#### DATA PROVIDED

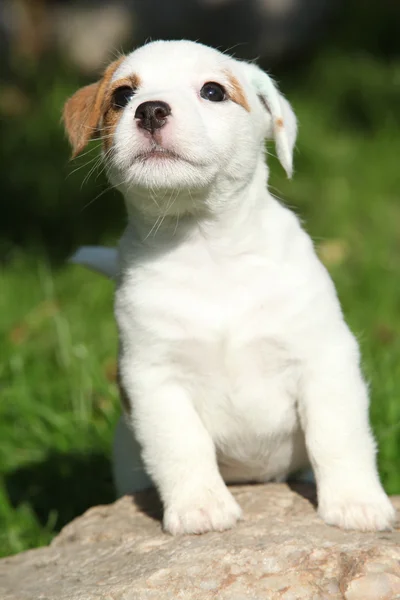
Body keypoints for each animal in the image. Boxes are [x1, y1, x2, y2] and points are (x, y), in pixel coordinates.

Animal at [64, 38, 396, 536]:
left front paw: (355, 503)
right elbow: (181, 447)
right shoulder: (153, 378)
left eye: (213, 92)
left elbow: (338, 436)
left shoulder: (325, 359)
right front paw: (200, 507)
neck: (208, 248)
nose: (150, 110)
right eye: (122, 96)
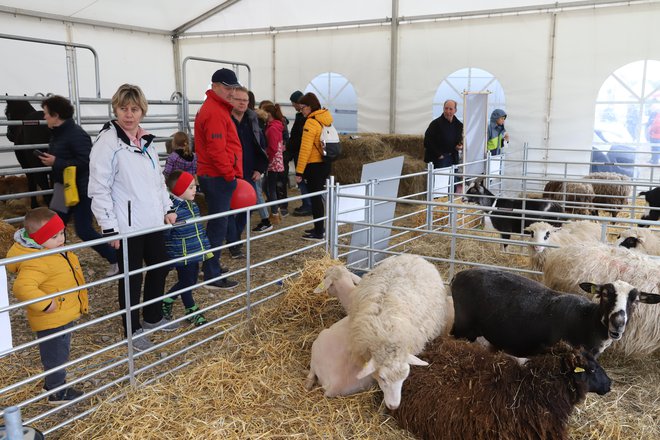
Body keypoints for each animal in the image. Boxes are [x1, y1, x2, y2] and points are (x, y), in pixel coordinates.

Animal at [452, 268, 656, 358]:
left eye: (635, 300)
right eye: (604, 294)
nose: (618, 323)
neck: (587, 321)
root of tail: (458, 275)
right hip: (461, 326)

########

INSTRUCTIONS TO FOLLOW
For this task, copy every line of the material in which "right" appears.

RESPONSE
right elbow: (181, 447)
right shoulder: (153, 378)
right front paw: (200, 507)
right eye: (122, 96)
right eye: (604, 294)
right hip: (461, 326)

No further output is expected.